Exercise requirements> Turn every line of text in the items below into a JSON list of strings, one string per line and no blank lines. Leave the pictures out of the answer.

Dataset entries>
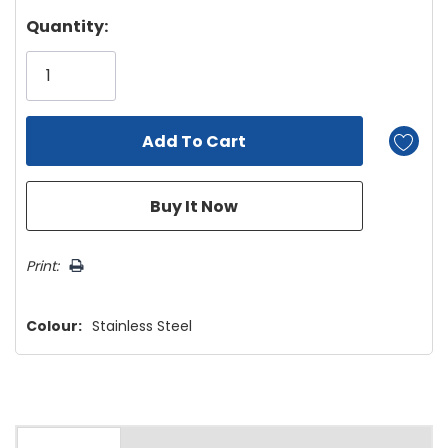
Hurry!
Quantity:
Only
left
Print:
Colour:
Stainless Steel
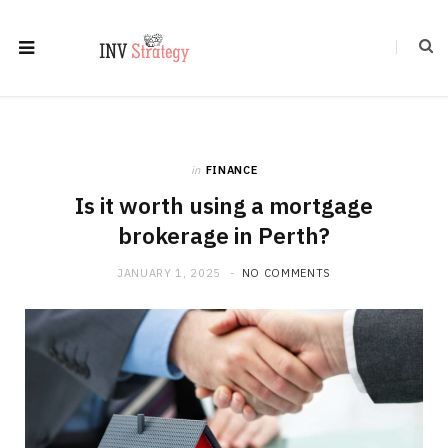
in
FINANCE
Is it worth using a mortgage
brokerage in Perth?
JANUARY 1, 2025
NO COMMENTS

Reply to the task>
[
  "Hurry!",
  "Quantity:",
  "Only",
  "left",
  "Print:",
  "Colour:",
  "Stainless Steel",
  "in",
  "FINANCE",
  "Is it worth using a mortgage",
  "brokerage in Perth?",
  "JANUARY 1, 2025",
  "NO COMMENTS"
]